Groeningen intercuts scenes depicting the couple when they first meet and then seven years down the line as they deal with their daughter’s later stages of cancer. The sympathy we feel for these characters grows immensely due to the musical accompaniment, which compliments the characters actions beautifully.
Though the film resembles other love stories that rely on intercutting to demonstrate a time lapse, “The Broken Circle Breakdown” concisely executes the pacing style in a superior way.
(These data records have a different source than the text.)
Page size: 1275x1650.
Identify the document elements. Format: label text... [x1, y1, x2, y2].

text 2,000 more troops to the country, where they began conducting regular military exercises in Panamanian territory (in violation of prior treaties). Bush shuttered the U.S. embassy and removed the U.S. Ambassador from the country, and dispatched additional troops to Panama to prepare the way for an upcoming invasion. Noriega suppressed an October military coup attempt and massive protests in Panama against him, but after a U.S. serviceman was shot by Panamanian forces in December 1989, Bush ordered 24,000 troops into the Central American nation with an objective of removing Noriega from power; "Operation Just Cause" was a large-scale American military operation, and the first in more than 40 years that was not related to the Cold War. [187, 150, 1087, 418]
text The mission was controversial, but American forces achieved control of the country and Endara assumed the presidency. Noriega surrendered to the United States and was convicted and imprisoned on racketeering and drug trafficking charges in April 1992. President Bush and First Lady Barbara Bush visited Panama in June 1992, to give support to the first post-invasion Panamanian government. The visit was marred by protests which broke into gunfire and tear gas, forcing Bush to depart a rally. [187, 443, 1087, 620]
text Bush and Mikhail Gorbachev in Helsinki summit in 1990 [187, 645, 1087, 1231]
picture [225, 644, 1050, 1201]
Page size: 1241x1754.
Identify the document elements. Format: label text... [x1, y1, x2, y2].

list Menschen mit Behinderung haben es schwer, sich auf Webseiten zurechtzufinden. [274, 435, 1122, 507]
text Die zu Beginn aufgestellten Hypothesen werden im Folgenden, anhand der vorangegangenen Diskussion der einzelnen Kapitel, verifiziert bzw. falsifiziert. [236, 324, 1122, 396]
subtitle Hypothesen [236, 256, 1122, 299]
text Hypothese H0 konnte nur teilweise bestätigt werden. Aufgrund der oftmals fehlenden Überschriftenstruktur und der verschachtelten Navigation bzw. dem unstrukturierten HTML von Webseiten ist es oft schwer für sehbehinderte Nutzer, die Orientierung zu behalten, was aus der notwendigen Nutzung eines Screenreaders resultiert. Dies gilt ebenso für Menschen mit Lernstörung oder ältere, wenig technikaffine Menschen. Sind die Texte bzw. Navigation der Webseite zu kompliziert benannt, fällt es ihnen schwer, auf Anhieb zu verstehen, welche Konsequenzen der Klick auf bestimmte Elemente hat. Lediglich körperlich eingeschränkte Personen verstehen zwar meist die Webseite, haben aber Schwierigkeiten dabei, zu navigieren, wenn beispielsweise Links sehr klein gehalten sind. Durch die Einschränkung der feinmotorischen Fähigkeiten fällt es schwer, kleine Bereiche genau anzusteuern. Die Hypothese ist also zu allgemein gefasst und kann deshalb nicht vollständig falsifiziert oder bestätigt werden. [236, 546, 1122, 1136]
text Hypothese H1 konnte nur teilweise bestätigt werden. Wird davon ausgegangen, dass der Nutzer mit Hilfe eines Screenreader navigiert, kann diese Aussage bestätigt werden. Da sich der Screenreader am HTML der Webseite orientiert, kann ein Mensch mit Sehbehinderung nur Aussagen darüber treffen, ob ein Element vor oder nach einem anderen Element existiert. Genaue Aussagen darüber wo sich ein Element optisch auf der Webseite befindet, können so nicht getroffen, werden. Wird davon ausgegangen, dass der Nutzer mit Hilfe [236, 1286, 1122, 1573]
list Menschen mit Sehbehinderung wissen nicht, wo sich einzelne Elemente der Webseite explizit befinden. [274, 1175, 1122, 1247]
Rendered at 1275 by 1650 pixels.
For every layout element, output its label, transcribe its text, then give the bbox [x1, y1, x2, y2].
The most recent American film that maintains an intriguing storyline in this way is Derek Cianfrance’s “Blue Valentine.” In fact “The Broken Circle Breakdown” recounts nearly the same love story, it poses the question of what it means to pursue intimate relationships despite enduring the most incomprehensible misfortunes.
The spiritual dynamic that the script takes when both parents become further engrossed in their opposing viewpoints surrounding religion and the afterlife is interesting. This dilemma is brought on by the death of their seven-year-old cancer stricken daughter.
Didier proclaims that there is no higher power but rather science is the sole explanation for existence. Elise, meanwhile, cannot overcome the death of her daughter and becomes increasingly more spiritual as the film moves on. These differences, coupled with the already gaping void between the two become far too overwhelming to patch.
Perhaps, among the most impressive of these performances given by both Baetens and Heldenbergh, is how harmonic and melancholy their English singing voices are. Their ability to mimic American bluegrass performers and sound exactly like the genre is simply unbelievable.
“The Broken Circle Breakdown,” is a must-see love story that incorporates musical performances to accent pensive yet explosive storytelling. In watching these artists perform with vigor and passion through times of anguish and suffering, one thing is to be learned; the show must go on.